A Secret Shopper looks at the Health Care System

Dave Davis • Nov 21, 2022

Continuing Ed, Competence and the Canadian way - Hamilton Spectator Nov19, 2022

In the mid-80’s, we received a grant to study the effect of continuing education courses on the performance of doctors, developing what we thought was an innovative concept. We sent unidentified standardized patients into the doctors’ offices over the following year to track the course’s impact: did the physicians follow what we thought were best practices, like asking about patients’ smoking habits? Did they routinely check blood pressures even if the presenting problem pointed somewhere else? The research showed not much difference between the course formats (a variety of small or large group teaching techniques) but the course itself? It was, for the most part, successful.

The spectacular innovation of an unannounced visit by a standardized patient though? Not so novel, it turns out. Someone said, “Just like a secret shopper, don’t you think? Like an anonymous restaurant critic?” They didn’t say “big deal,” but I heard it in their voice.

For a dozen hours last week, I was a secret shopper, or maybe a highly interested observer. I’ll tell the story briefly.

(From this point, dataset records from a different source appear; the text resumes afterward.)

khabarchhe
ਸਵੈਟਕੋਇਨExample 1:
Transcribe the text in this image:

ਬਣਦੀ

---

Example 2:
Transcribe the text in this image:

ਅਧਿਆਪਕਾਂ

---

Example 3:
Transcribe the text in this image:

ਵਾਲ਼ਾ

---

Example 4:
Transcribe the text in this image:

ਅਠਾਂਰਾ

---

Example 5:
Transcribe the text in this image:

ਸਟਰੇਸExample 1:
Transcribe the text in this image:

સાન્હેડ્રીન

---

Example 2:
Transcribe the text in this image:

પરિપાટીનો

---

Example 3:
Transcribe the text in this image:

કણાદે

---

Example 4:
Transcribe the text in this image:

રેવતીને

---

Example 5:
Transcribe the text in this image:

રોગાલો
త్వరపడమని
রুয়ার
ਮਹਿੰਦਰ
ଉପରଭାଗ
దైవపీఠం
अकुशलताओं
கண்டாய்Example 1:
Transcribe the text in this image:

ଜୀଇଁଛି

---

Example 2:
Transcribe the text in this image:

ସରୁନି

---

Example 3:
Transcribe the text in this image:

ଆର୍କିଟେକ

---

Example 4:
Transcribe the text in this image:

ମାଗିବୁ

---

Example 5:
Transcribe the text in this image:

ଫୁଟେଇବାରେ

One evening last week, my wife complained of a sudden headache, a highly unusual event for her. The symptoms were so severe that the old doc inside me screamed “brain hemorrhage,” a symptom we couldn’t ignore — in her, or in anyone for that matter. An ambulance ride, a CT scan, multiple tests and 12 hours later I’m relieved to say that they found nothing serious, and the headache and its accompanying fear were vanquished.

This story isn’t about the patient though. It isn’t about the reports that we read of the delays and wait times (all of which are true, the product of a health-care system under severe strain). It isn’t even about the crowded, busy ER that evening. (I do have to paint a picture of one patient: a young woman, in a top way too thin for the cold fall air, a bruise prominently on her arm, holding on for dear life to her suitcase. I didn’t listen to her story of course, but one look told it all: Friday night in an inner-city ER.)

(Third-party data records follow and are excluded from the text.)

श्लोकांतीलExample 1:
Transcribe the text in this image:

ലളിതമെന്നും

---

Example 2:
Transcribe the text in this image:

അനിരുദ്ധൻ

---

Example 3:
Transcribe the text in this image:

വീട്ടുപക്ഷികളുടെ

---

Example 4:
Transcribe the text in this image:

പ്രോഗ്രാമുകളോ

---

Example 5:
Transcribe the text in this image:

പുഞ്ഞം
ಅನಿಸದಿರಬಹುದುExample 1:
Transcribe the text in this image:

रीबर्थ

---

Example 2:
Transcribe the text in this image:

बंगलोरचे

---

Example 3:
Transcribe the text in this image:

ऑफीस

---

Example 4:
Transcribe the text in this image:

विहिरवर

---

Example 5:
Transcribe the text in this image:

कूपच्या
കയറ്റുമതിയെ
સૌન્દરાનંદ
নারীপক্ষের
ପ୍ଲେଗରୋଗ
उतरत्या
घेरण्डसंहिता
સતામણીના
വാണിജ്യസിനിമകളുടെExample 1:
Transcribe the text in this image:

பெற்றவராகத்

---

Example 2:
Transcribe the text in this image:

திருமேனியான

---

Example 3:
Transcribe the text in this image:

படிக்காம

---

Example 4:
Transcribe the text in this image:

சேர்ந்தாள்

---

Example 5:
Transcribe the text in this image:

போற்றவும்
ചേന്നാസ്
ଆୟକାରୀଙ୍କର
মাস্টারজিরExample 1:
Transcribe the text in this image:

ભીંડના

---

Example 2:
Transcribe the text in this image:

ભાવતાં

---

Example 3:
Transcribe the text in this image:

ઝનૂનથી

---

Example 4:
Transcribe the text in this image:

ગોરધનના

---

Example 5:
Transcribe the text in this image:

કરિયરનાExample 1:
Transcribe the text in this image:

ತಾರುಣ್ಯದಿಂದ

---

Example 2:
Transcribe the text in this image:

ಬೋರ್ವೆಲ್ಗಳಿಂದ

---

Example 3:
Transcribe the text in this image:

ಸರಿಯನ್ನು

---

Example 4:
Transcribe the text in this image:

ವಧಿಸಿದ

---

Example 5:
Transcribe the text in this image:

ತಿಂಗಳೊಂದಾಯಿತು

No, this story is about none of those, it’s about the health-care team that looked after my wife.

How do you judge the competence of a team? When I worked in Washington, my boss, one of the U.S.’s most respected and thoughtful medical educators, used her white board to answer the question: what do we want our physicians to be? After a few minutes, the little board was filled with five “C’s”: competent, caring, collaborative, current, communicative. Hallmarks of the good physician, any health-care professional and their team, we agreed.

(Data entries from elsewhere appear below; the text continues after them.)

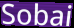
SobaiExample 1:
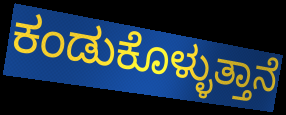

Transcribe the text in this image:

ಕಂಡುಕೊಳ್ಳುತ್ತಾನೆ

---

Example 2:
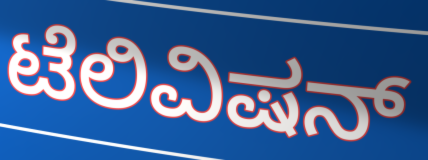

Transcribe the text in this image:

ಟೆಲಿವಿಷನ್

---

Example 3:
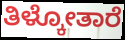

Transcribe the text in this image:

ತಿಳ್ಕೋತಾರೆ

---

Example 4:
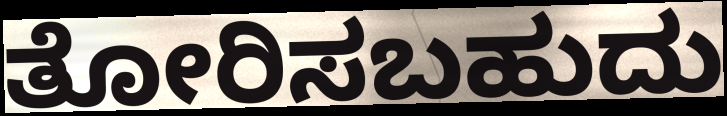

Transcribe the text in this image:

ತೋರಿಸಬಹುದು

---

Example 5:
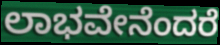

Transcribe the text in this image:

ಲಾಭವೇನೆಂದರೆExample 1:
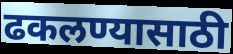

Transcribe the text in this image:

ढकलण्यासाठी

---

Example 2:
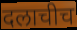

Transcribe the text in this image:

दलाचीच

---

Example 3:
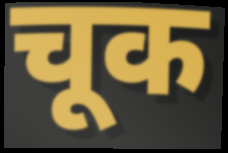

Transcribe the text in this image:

चूक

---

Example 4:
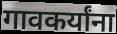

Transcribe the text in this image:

गावकर्यांना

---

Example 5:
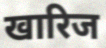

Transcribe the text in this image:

खारिजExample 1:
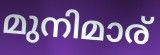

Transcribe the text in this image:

മുനിമാര്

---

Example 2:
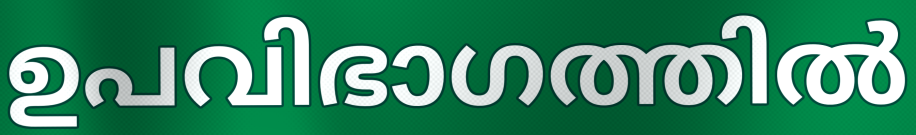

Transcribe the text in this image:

ഉപവിഭാഗത്തിൽ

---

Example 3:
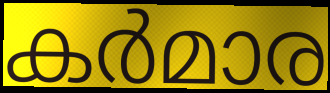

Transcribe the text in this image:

കർമാര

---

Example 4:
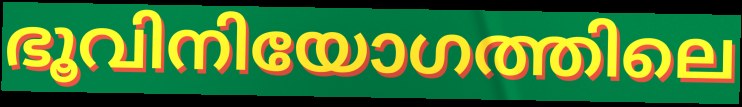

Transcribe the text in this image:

ഭൂവിനിയോഗത്തിലെ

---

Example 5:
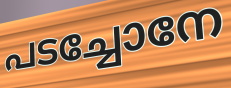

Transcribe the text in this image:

പടച്ചോനേ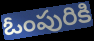
ఓంపురికి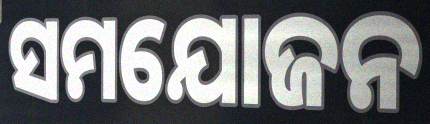
ସମଯୋଜନ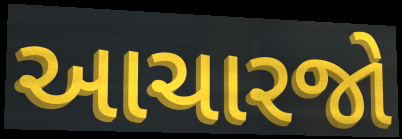
આચારજો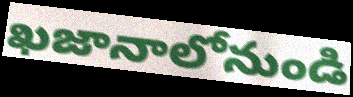
ఖజానాలోనుండిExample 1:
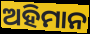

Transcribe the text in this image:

ଅହିମାନ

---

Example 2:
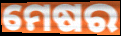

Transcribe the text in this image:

ମେଷର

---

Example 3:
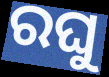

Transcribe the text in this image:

ରଘୁ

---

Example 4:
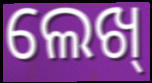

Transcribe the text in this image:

ଲେଖ୍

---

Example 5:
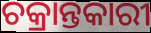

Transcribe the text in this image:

ଚକ୍ରାନ୍ତକାରୀ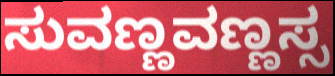
ಸುವಣ್ಣವಣ್ಣಸ್ಸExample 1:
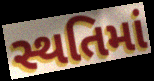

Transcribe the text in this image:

સ્થતિમાં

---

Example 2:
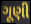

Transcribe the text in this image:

ગૂણી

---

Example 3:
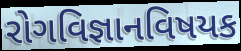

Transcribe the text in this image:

રોગવિજ્ઞાનવિષયક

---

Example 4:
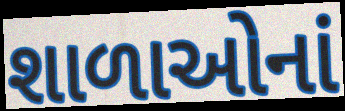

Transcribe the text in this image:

શાળાઓનાં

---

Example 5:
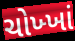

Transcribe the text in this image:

ચોખ્ખાં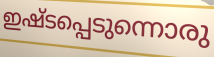
ഇഷ്ടപ്പെടുന്നൊരു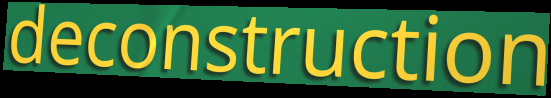
deconstructionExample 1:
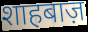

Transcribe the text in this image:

शाहबाज़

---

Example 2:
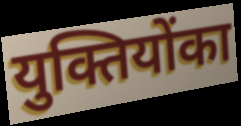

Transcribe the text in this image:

युक्तियोंका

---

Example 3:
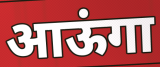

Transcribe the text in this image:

आऊंगा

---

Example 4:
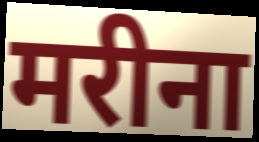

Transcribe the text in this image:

मरीना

Those five “C’s” were demonstrated all through the long evening and night in the ER: from the paramedics at the door (in under 10 minutes, thanks), to the triage nurse, to the bedside nurses, to the McMaster residents I heard interviewing patients all around us, to the staff doctor himself. Even, I have to say, to a porter, as polite and caring as any member of the team. “You’re going to be OK,” he said to my wife as he left us.

In the opinion of this pretty-seasoned secret shopper, these health professionals passed the five “C” test with flying colours.

Why write this article now? Good question. One, to underline the fact that doctor’s absences from the office are, as often as not, spent in keeping up-to-date, as necessary as eating and sleeping to you and me. Two, we hear enough about the complaints, don’t we? And three, as a shout-out to the staff of this particular ER department, who under what might be described as the most difficult of circumstances (the young woman was just one of dozens and dozens of patients to be seen that night) performed as an amazing team. I might even add another C - Canadian - examples of our great, if strained, healthcare system.he body content of your post goes here. To edit this text, click on it and delete this default text and start typing your own or paste your own from a different source.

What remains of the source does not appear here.